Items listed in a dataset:
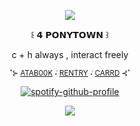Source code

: <div align="center">

![](https://i.postimg.cc/FzmGvbcG/IMG-9354.png)

꒰ 𝟰 𝗣𝗢𝗡𝗬𝗧𝗢𝗪𝗡 ꒱

c + h always , interact freely

<sub> ˚⊱ [ATAB00K](https://astrobarrage.atabook.org/)   ݁˖  [RENTRY](https://rentry.co/saweden)   ݁˖  [CARRD](https://saweden.carrd.co/) ⊰˚ <sub>

[![spotify-github-profile](https://spotify-github-profile.kittinanx.com/api/view?uid=hs3smmv24lmol8cds0yebbwe2&cover_image=true&theme=natemoo-re&show_offline=true&background_color=121212&interchange=true&bar_color=53b14f&bar_color_cover=false)](https://github.com/kittinan/spotify-github-profile)

![](https://i.postimg.cc/ryCQJbXH/IMG-9355.png)
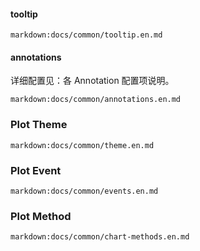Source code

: #### tooltip

`markdown:docs/common/tooltip.en.md`

#### annotations

详细配置见：各 Annotation 配置项说明。

<!-- 直接 三级导航展开 -->
`markdown:docs/common/annotations.en.md`

### Plot Theme

`markdown:docs/common/theme.en.md`

### Plot Event

`markdown:docs/common/events.en.md`

### Plot Method

`markdown:docs/common/chart-methods.en.md`
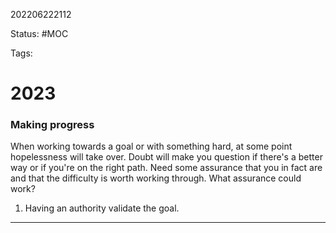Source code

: 202206222112

Status: #MOC

Tags:

# 2023

### Making progress

When working towards a goal or with something hard, at some point hopelessness will take over. Doubt will make you question if there's a better way or if you're on the right path. Need some assurance that you in fact are and that the difficulty is worth working through.
What assurance could work?
1. Having an authority validate the goal.

---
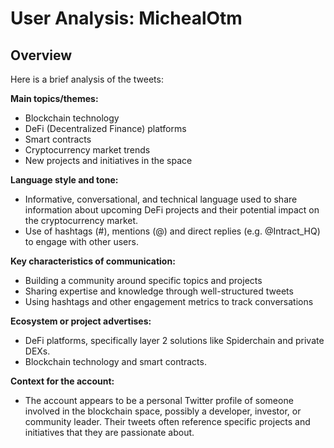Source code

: # User Analysis: MichealOtm

## Overview

Here is a brief analysis of the tweets:

**Main topics/themes:**

* Blockchain technology
* DeFi (Decentralized Finance) platforms
* Smart contracts
* Cryptocurrency market trends
* New projects and initiatives in the space

**Language style and tone:**

* Informative, conversational, and technical language used to share information about upcoming DeFi projects and their potential impact on the cryptocurrency market.
* Use of hashtags (#), mentions (@) and direct replies (e.g. @Intract_HQ) to engage with other users.

**Key characteristics of communication:**

* Building a community around specific topics and projects
* Sharing expertise and knowledge through well-structured tweets
* Using hashtags and other engagement metrics to track conversations

**Ecosystem or project advertises:**

* DeFi platforms, specifically layer 2 solutions like Spiderchain and private DEXs.
* Blockchain technology and smart contracts.

**Context for the account:**

* The account appears to be a personal Twitter profile of someone involved in the blockchain space, possibly a developer, investor, or community leader. Their tweets often reference specific projects and initiatives that they are passionate about.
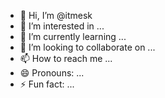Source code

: - 👋 Hi, I’m @itmesk
- 👀 I’m interested in ...
- 🌱 I’m currently learning ...
- 💞️ I’m looking to collaborate on ...
- 📫 How to reach me ...
- 😄 Pronouns: ...
- ⚡ Fun fact: ...

<!---
itmesk/itmesk is a ✨ special ✨ repository because its `README.md` (this file) appears on your GitHub profile.
You can click the Preview link to take a look at your changes.
--->
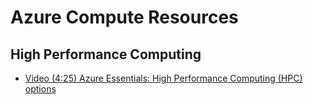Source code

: # Azure Compute Resources

## High Performance Computing

* [Video (4:25) Azure Essentials: High Performance Computing (HPC) options](https://www.youtube.com/watch?v=rKURT32faJk)
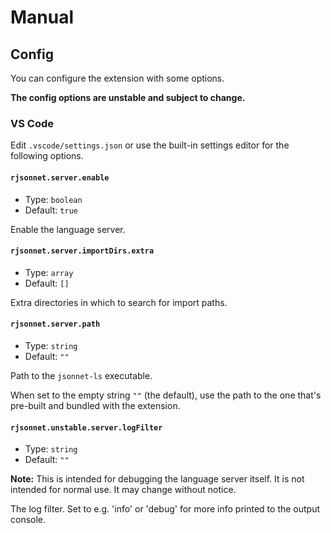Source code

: # Manual

## Config

You can configure the extension with some options.

**The config options are unstable and subject to change.**

### VS Code

Edit `.vscode/settings.json` or use the built-in settings editor for the following options.

<!-- @begin vscode-config -->

#### `rjsonnet.server.enable`

- Type: `boolean`
- Default: `true`

Enable the language server.

#### `rjsonnet.server.importDirs.extra`

- Type: `array`
- Default: `[]`

Extra directories in which to search for import paths.

#### `rjsonnet.server.path`

- Type: `string`
- Default: `""`

Path to the `jsonnet-ls` executable.

When set to the empty string `""` (the default), use the path to the one that's pre-built and bundled with the extension.

#### `rjsonnet.unstable.server.logFilter`

- Type: `string`
- Default: `""`

**Note:** This is intended for debugging the language server itself. It is not intended for normal use. It may change without notice.

The log filter. Set to e.g. 'info' or 'debug' for more info printed to the output console.

<!-- @end vscode-config -->
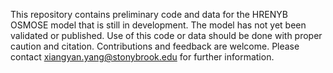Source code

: This repository contains preliminary code and data for the HRENYB OSMOSE model that is still in development. The model has not yet been validated or published. 
Use of this code or data should be done with proper caution and citation. 
Contributions and feedback are welcome.
Please contact xiangyan.yang@stonybrook.edu for further information.

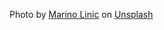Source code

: Photo by <a href="https://unsplash.com/@marinolinic?utm_content=creditCopyText&utm_medium=referral&utm_source=unsplash">Marino Linic</a> on <a href="https://unsplash.com/photos/a-house-with-a-mountain-in-the-background-2BEAqN721hU?utm_content=creditCopyText&utm_medium=referral&utm_source=unsplash">Unsplash</a>
  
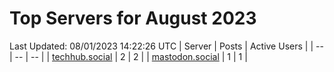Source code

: # Top Servers for August 2023
Last Updated: 08/01/2023 14:22:26 UTC
| Server | Posts | Active Users |
| -- | -- | -- |
| [techhub.social](https://techhub.social/tags/PowerShell) | 2 | 2 |
| [mastodon.social](https://mastodon.social/tags/PowerShell) | 1 | 1 |
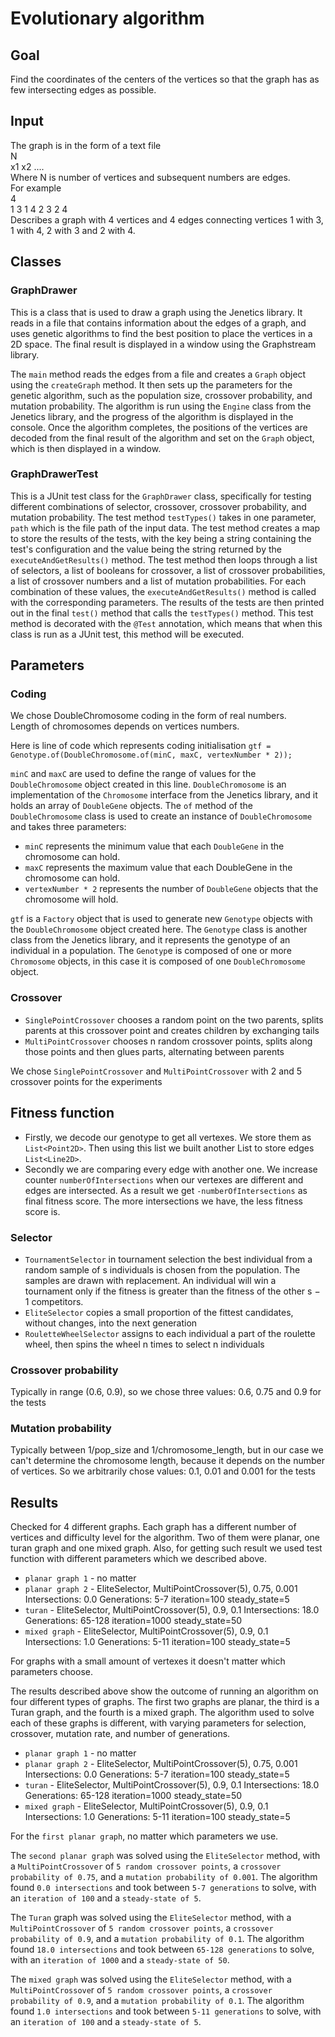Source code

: # Evolutionary algorithm

## Goal
Find the coordinates of the centers of the vertices so that the graph has as few intersecting edges as possible.

## Input 
The graph is in the form of a text file<br>
N<br>
x1 x2 ....<br>
Where N is number of vertices and subsequent numbers are edges.<br>
For example<br>
4<br>
1 3 1 4 2 3 2 4<br>
Describes a graph with 4 vertices and 4 edges connecting vertices 1 with 3, 1 with 4, 2 with 3 and 2 with 4.

## Classes

### GraphDrawer
This is a class that is used to draw a graph using the Jenetics library. It reads in a file that contains 
information about the edges of a graph, and uses genetic algorithms to find the best position to place the vertices in 
a 2D space. The final result is displayed in a window using the Graphstream library.

The `main` method reads the edges from a file and creates a `Graph` object using the `createGraph` method. It then sets up 
the parameters for the genetic algorithm, such as the population size, crossover probability, and mutation probability. 
The algorithm is run using the `Engine` class from the Jenetics library, and the progress of the algorithm is displayed in
the console. Once the algorithm completes, the positions of the vertices are decoded from the final result of the 
algorithm and set on the `Graph` object, which is then displayed in a window.

### GraphDrawerTest
This is a JUnit test class for the `GraphDrawer` class, specifically for testing different combinations of selector, 
crossover, crossover probability, and mutation probability.
The test method `testTypes()` takes in one parameter, `path` which is the file path of the input data. The test method 
creates a map to store the results of the tests, with the key being a string containing the test's configuration and the
value being the string returned by the `executeAndGetResults()` method.
The test method then loops through a list of selectors, a list of booleans for crossover, a list of crossover probabilities,
a list of crossover numbers and a list of mutation probabilities. For each combination of these values, 
the `executeAndGetResults()` method is called with the corresponding parameters.
The results of the tests are then printed out in the final `test()` method that calls the `testTypes()` method. 
This test method is decorated with the `@Test` annotation, which means that when this class is run as a JUnit test, 
this method will be executed.

## Parameters

### Coding
We chose DoubleChromosome coding in the form of real numbers.<br>
Length of chromosomes depends on vertices numbers.<br>

Here is line of code which represents coding initialisation
`gtf = Genotype.of(DoubleChromosome.of(minC, maxC, vertexNumber * 2));` <br>

`minC` and `maxC` are used to define the range of values for the `DoubleChromosome` object created in this line.
`DoubleChromosome` is an implementation of the `Chromosome` interface from the Jenetics library, and it holds an array of
`DoubleGene` objects. The `of` method of the `DoubleChromosome` class is used to create an instance of `DoubleChromosome` and 
takes three parameters:

- `minC` represents the minimum value that each `DoubleGene` in the chromosome can hold.
- `maxC` represents the maximum value that each DoubleGene in the chromosome can hold.
- `vertexNumber * 2` represents the number of `DoubleGene` objects that the chromosome will hold.
  

`gtf` is a `Factory` object that is used to generate new `Genotype` objects with the `DoubleChromosome` object created here. 
The `Genotype` class is another class from the Jenetics library, and it represents the genotype of an individual 
in a population. The `Genotyp`e is composed of one or more `Chromosome` objects, in this case it is composed of 
one `DoubleChromosome` object.

### Crossover

- `SinglePointCrossover` chooses a random point on the two parents, splits parents at this crossover point and creates children by exchanging tails
- `MultiPointCrossover` chooses n random crossover points, splits along those points and then glues parts, alternating between parents

We chose `SinglePointCrossover` and `MultiPointCrossover` with 2 and 5 crossover points for the experiments

## Fitness function
 - Firstly, we decode our genotype to get all vertexes. We store them as `List<Point2D>`.
Then using this list we built another List to store edges `List<Line2D>`. 
- Secondly we are comparing every edge with another one.
We increase counter `numberOfIntersections` when our vertexes are different and edges are intersected.
As a result we get `-numberOfIntersections` as final fitness score. The more intersections we have, the less fitness score is.

### Selector

- `TournamentSelector` in tournament selection the best individual from a random sample of s individuals is chosen from the population.
  The samples are drawn with replacement. An individual will win a tournament only if the fitness is greater than the fitness of the other s − 1 competitors.
- `EliteSelector` copies a small proportion of the fittest candidates, without changes, into the next generation
- `RouletteWheelSelector` assigns to each individual a part of the roulette wheel, then spins the wheel n times to select n
  individuals

### Crossover probability

Typically in range (0.6, 0.9), so we chose three values: 0.6, 0.75 and 0.9 for the tests

### Mutation probability

Typically between 1/pop_size and 1/chromosome_length, but in our case we can't determine the chromosome length, because it depends
on the number of vertices. So we arbitrarily chose values: 0.1, 0.01 and 0.001 for the tests

## Results

Checked for 4 different graphs.
Each graph has a different number of vertices and difficulty level for the algorithm.
Two of them were planar, one turan graph and one mixed graph.
Also, for getting such result we used test function with different parameters which we described above.

 - `planar graph 1` - no matter
 - `planar graph 2` - EliteSelector, MultiPointCrossover(5), 0.75, 0.001 Intersections: 0.0 Generations: 5-7 iteration=100 steady_state=5
 - `turan` - EliteSelector, MultiPointCrossover(5), 0.9, 0.1  Intersections: 18.0 Generations: 65-128 iteration=1000 steady_state=50
 - `mixed graph` - EliteSelector, MultiPointCrossover(5), 0.9, 0.1  Intersections: 1.0 Generations: 5-11 iteration=100 steady_state=5


For graphs with a small amount of vertexes it doesn't matter which parameters choose.


The results described above show the outcome of running an algorithm on four different types of graphs. 
The first two graphs are planar, the third is a Turan graph, and the fourth is a mixed graph. 
The algorithm used to solve each of these graphs is different, with varying parameters for selection, crossover, 
mutation rate, and number of generations.

- `planar graph 1` - no matter
- `planar graph 2` - EliteSelector, MultiPointCrossover(5), 0.75, 0.001 Intersections: 0.0 Generations: 5-7 iteration=100 steady_state=5
- `turan` - EliteSelector, MultiPointCrossover(5), 0.9, 0.1  Intersections: 18.0 Generations: 65-128 iteration=1000 steady_state=50
- `mixed graph` - EliteSelector, MultiPointCrossover(5), 0.9, 0.1  Intersections: 1.0 Generations: 5-11 iteration=100 steady_state=5

For the `first planar graph`, no matter which parameters we use.

The `second planar graph` was solved using the `EliteSelector` method, with a `MultiPointCrossover` of `5 random crossover points`,
a `crossover probability of 0.75`, and a `mutation probability of 0.001`. The algorithm found `0.0 intersections`
and took between `5-7 generations` to solve, with an `iteration of 100` and a `steady-state of 5`.

The `Turan` graph was solved using the `EliteSelector` method, with a `MultiPointCrossover` of `5 random crossover points`, 
a `crossover probability of 0.9`, and a `mutation probability of 0.1`. The algorithm found `18.0 intersections` 
and took between `65-128 generations` to solve, with an `iteration of 1000` and a `steady-state of 50`.

The `mixed graph` was solved using the `EliteSelector` method, with a `MultiPointCrossove`r of `5 random crossover points`,
a `crossover probability of 0.9`, and a `mutation probability of 0.1`. The algorithm found `1.0 intersections`
and took between `5-11 generations` to solve, with an `iteration of 100` and a `steady-state of 5`.


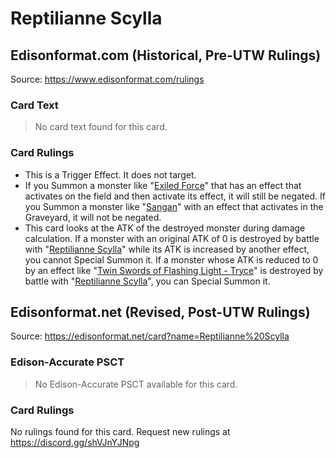 # Reptilianne Scylla

## Edisonformat.com (Historical, Pre-UTW Rulings)

Source: https://www.edisonformat.com/rulings

### Card Text

> No card text found for this card.

### Card Rulings

*   This is a Trigger Effect. It does not target.
*   If you Summon a monster like "[Exiled Force](https://yugioh.fandom.com/wiki/Exiled_Force)" that has an effect that activates on the field and then activate its effect, it will still be negated. If you Summon a monster like "[Sangan](https://yugioh.fandom.com/wiki/Sangan)" with an effect that activates in the Graveyard, it will not be negated.
*   This card looks at the ATK of the destroyed monster during damage calculation. If a monster with an original ATK of 0 is destroyed by battle with "[Reptilianne Scylla](https://yugioh.fandom.com/wiki/Reptilianne_Scylla)" while its ATK is increased by another effect, you cannot Special Summon it. If a monster whose ATK is reduced to 0 by an effect like "[Twin Swords of Flashing Light - Tryce](https://yugioh.fandom.com/wiki/Twin_Swords_of_Flashing_Light_-_Tryce)" is destroyed by battle with "[Reptilianne Scylla](https://yugioh.fandom.com/wiki/Reptilianne_Scylla)", you can Special Summon it.  
      
    

## Edisonformat.net (Revised, Post-UTW Rulings)

Source: https://edisonformat.net/card?name=Reptilianne%20Scylla

### Edison-Accurate PSCT

> No Edison-Accurate PSCT available for this card.

### Card Rulings

No rulings found for this card. Request new rulings at https://discord.gg/shVJnYJNpg
            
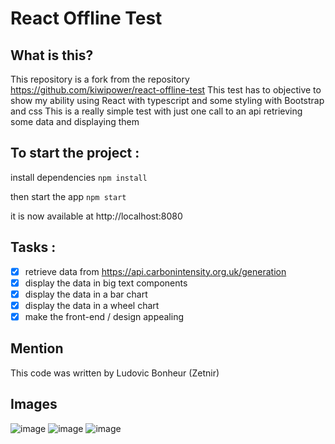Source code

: # React Offline Test

## What is this?

This repository is a fork from the repository https://github.com/kiwipower/react-offline-test 
This test has to objective to show my ability using React with typescript and some styling with Bootstrap and css
This is a really simple test with just one call to an api retrieving some data and displaying them


## To start the project :
install dependencies
`npm install`

then start the app
`npm start`

it is now available at http://localhost:8080


## Tasks :
- [x] retrieve data from https://api.carbonintensity.org.uk/generation
- [x] display the data in big text components
- [x] display the data in a bar chart
- [x] display the data in a wheel chart
- [x] make the front-end / design appealing

## Mention

This code was written by Ludovic Bonheur (Zetnir)

## Images
![image](https://user-images.githubusercontent.com/26338170/219965608-3d41febe-b9d6-44b7-99a9-f5a6828b81ef.png)
![image](https://user-images.githubusercontent.com/26338170/219965616-f8002d5d-3db3-46aa-bcf7-5d5e9bdbd802.png)
![image](https://user-images.githubusercontent.com/26338170/219965628-a641dac6-d7f0-48ca-8c93-14ff34dbd195.png)
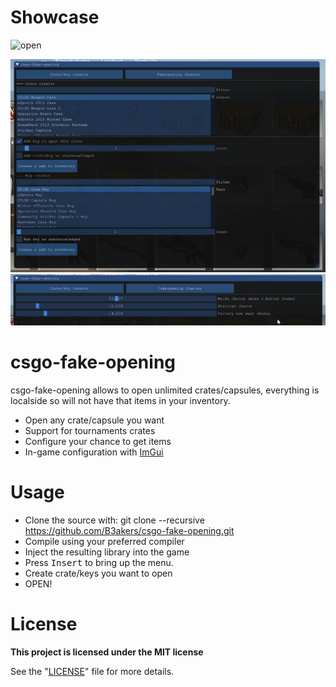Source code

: # Showcase
![open](img/open.gif)

![menu](img/menu.png)
![menu2](img/menu2.png)

# csgo-fake-opening
csgo-fake-opening allows to open unlimited crates/capsules, everything is localside so will not have that items in your inventory.

- Open any crate/capsule you want
- Support for tournaments crates
- Configure your chance to get items
- In-game configuration with <a href="https://github.com/ocornut/imgui">ImGui</a>

# Usage
- Clone the source with: git clone --recursive https://github.com/B3akers/csgo-fake-opening.git
- Compile using your preferred compiler
- Inject the resulting library into the game
- Press <kbd>Insert</kbd> to bring up the menu.
- Create crate/keys you want to open
- OPEN!

# License
<b>This project is licensed under the MIT license</b>

See the "<a href="https://github.com/b3akers/csgo-fake-opening/blob/master/LICENSE">LICENSE</a>" file for more details.
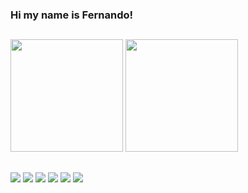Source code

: ### Hi my name is Fernando!

##


<div>
  <img height="180em" src="https://github-readme-stats.vercel.app/api?username=ferbarbosa&show_icons=true&theme=tokyonight"/>
  <img height="180em" src="https://github-readme-stats.vercel.app/api/top-langs/?username=ferbarbosa&show_icons=true&theme=tokyonight"/>
</div>

##

<div>
  <img src="https://img.shields.io/badge/Node.js-43853D?style=for-the-badge&logo=node.js&logoColor=white" />
  <img src="https://img.shields.io/badge/JavaScript-323330?style=for-the-badge&logo=javascript&logoColor=F7DF1E" />
  <img src="https://img.shields.io/badge/PHP-777BB4?style=for-the-badge&logo=php&logoColor=white" />
  <img src="https://img.shields.io/badge/React_Native-20232A?style=for-the-badge&logo=react&logoColor=61DAFB" />
  <img src="https://img.shields.io/badge/Laravel-FF2D20?style=for-the-badge&logo=laravel&logoColor=white" />
  <img src="https://img.shields.io/badge/MySQL-00000F?style=for-the-badge&logo=mysql&logoColor=white" />
</div>
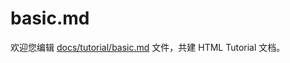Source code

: basic.md
===

欢迎您编辑 <a target="__blank" href="https://github.com/jaywcjlove/html-tutorial/blob/main/docs/tutorial/basic.md">docs/tutorial/basic.md</a> 文件，共建 HTML Tutorial 文档。
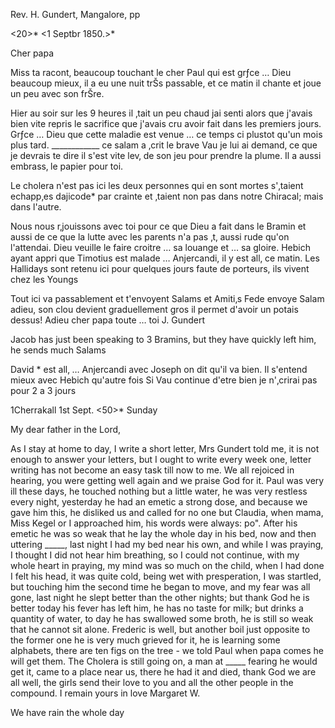 Rev. H. Gundert, Mangalore, pp

<20>* <1 Septbr 1850.>*

Cher papa

Miss ta racont‚ beaucoup touchant le cher Paul qui est grƒce … Dieu beaucoup mieux, il a eu une nuit trŠs passable, et ce matin il chante et joue un peu avec son frŠre.

Hier au soir sur les 9 heures il ‚tait un peu chaud jai senti alors que j'avais bien vite repris le sacrifice que j'avais cru avoir fait dans les premiers jours. Grƒce … Dieu que cette maladie est venue … ce temps ci plustot qu'un mois plus tard. ____________ ce salam a ‚crit le brave Vau je lui ai demand‚ ce que je devrais te dire il s'est vite lev‚ de son jeu pour prendre la plume. Il a aussi embrass‚ le papier pour toi.

Le cholera n'est pas ici les deux personnes qui en sont mortes s'‚taient echapp‚es dajicode* par crainte et ‚taient non pas dans notre Chiracal; mais dans l'autre.

Nous nous r‚jouissons avec toi pour ce que Dieu a fait dans le Bramin et aussi de ce que la lutte avec les parents n'a pas ‚t‚ aussi rude qu'on l'attendai. Dieu veuille le faire croitre … sa louange et … sa gloire. 
Hebich ayant appri que Timotius est malade … Anjercandi, il y est all‚ ce matin. Les Hallidays sont retenu ici pour quelques jours faute de porteurs, ils vivent chez les Youngs

Tout ici va passablement et t'envoyent Salams et Amiti‚s Fede envoye Salam adieu, son clou devient graduellement gros il permet d'avoir un potais dessus!
 Adieu cher papa
 toute … toi J. Gundert

Jacob has just been speaking to 3 Bramins, but they have quickly left him, he sends much Salams

David <Sany>* est all‚ … Anjercandi avec Joseph on dit qu'il va bien. Il s'entend mieux avec Hebich qu'autre fois Si Vau continue d'etre bien je n'‚crirai pas pour 2 a 3 jours




 1Cherrakall 1st Sept. <50>*
 Sunday

My dear father in the Lord,

As I stay at home to day, I write a short letter, Mrs Gundert told me, it is not enough to answer your letters, but I ought to write every week one, letter writing has not become an easy task till now to me. We all rejoiced in hearing, you were getting well again and we praise God for it. Paul was very ill these days, he touched nothing but a little water, he was very restless every night, yesterday he had an emetic a strong dose, and because we gave him this, he disliked us and called for no one but Claudia, when mama, Miss Kegel or I approached him, his words were always: po". After his emetic he was so weak that he lay the whole day in his bed, now and then uttering _____, last night I had my bed near his own, and while I was praying, I thought I did not hear him breathing, so I could not continue, with my whole heart in praying, my mind was so much on the child, when I had done I felt his head, it was quite cold, being wet with presperation, I was startled, but touching him the second time he began to move, and my fear was all gone, last night he slept better than the other nights; but thank God he is better today his fever has left him, he has no taste for milk; but drinks a quantity of water, to day he has swallowed some broth, he is still so weak that he cannot sit alone. Frederic is well, but another boil just opposite to the former one he is very much grieved for it, he is learning some alphabets, there are ten figs on the tree - we told Paul when papa comes he will get them. The Cholera is still going on, a man at _____ fearing he would get it, came to a place near us, there he had it and died, thank God we are all well, the girls send their love to you and all the other people in the compound.
 I remain yours in love
 Margaret W.

We have rain the whole day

▶ EXERCISE DIRECTIONS
Word for word, write out the lines above running from the one with "HTML Tutorial 文档。" up to and including the one with "Miss ta racont‚". Drop any picture.

▶ RESPONSE TO THE EXERCISE
欢迎您编辑 <a target="__blank" href="https://github.com/jaywcjlove/html-tutorial/blob/main/docs/tutorial/basic.md">docs/tutorial/basic.md</a> 文件，共建 HTML Tutorial 文档。
 Rev. H. Gundert, Mangalore, pp

<20>* <1 Septbr 1850.>*

Cher papa

Miss ta racont‚ beaucoup touchant le cher Paul qui est grƒce … Dieu beaucoup mieux, il a eu une nuit trŠs passable, et ce matin il chante et joue un peu avec son frŠre.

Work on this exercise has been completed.